= Asno law =

Proto-Indo-European sound change

In historical linguistics, the asno law is a sound law in Proto-Indo-European where word-medial consonant clusters containing underlying -Cmn- tend to lose one of the nasal consonants m or n. This sound change was first documented by Johannes Schmidt in 1895 and is named for the Avestan reflex 𐬀𐬯𐬥𐬋 asnō. The asno law, along with Stang's law, is one of Proto-Indo-European's manifestations of a phonotactic restriction against multiple adjacent sonorants in the coda of a syllable.

==Affected affixes==
The asno law is usually invoked to explain the disappearance of -m- in the oblique case forms or thematic derivatives of animate-gender *-men- and *-mon- nouns, which have cases where a sequence -mn- should appear. Thematic derivatives of neuter *-mn̥ nouns were also affected.

==Phonological conditioning==
The conditions under which the asno law is triggered remain controversial and unsettled. It is usually supposed to be triggered when the -mn- sequence follows a consonant; if the -mn- is preceded by a short vowel, the asno rule does not apply.

Byrd has -Cmn- losing the m if the preceding syllable was accented and the n if the following syllable has the accent.
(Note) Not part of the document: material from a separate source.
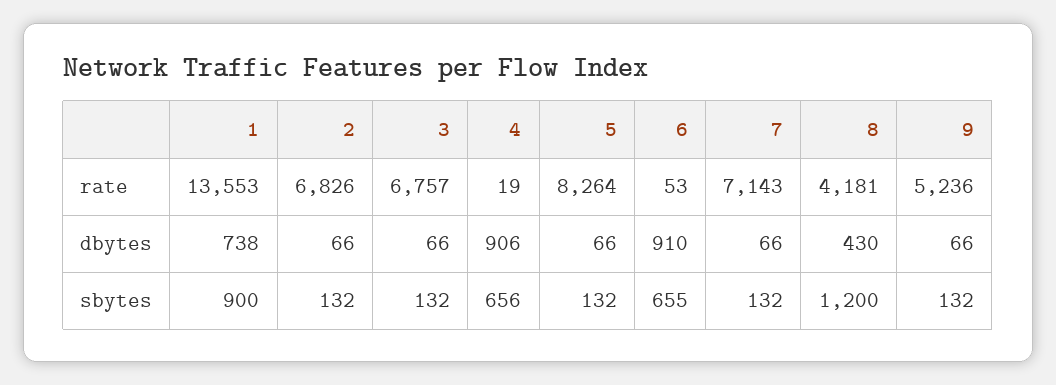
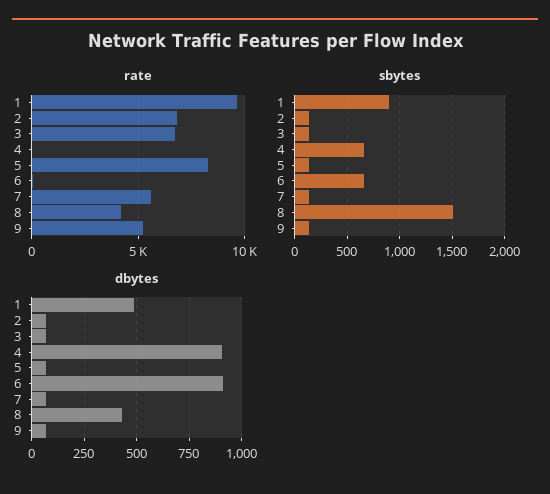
rate, 1: 13553 -> 9500
rate, 7: 7143 -> 5500
dbytes, 1: 738 -> 500
sbytes, 8: 1200 -> 1500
This account is rejected by Tijmen Pronk. Alexander Nikolaev also rejects the post-tonic n-loss part of this account but instead posits that asno rule applied to delete either one of m or n (more often n) when the next syllable is accented. The asno law would also be generalized to thematized derivatives of any nasal-stem noun, including r/n-heteroclitic nouns, where the base noun would lose the stem-final nasal in composition.

Dissimilatory loss of -m- in -mn- when the root contained a labial consonant has been used to explain many cases of the asno rule. Pronk posits this dissimilation as the sole mechanism of the asno rule.

Adiego alternatively proposes that the asno rule was conditioned not by the accent, as Byrd believes, but instead by the ablaut grade of the root; the zero grade would cause the deletion of -m- but with other grades, the -n- would be lost instead.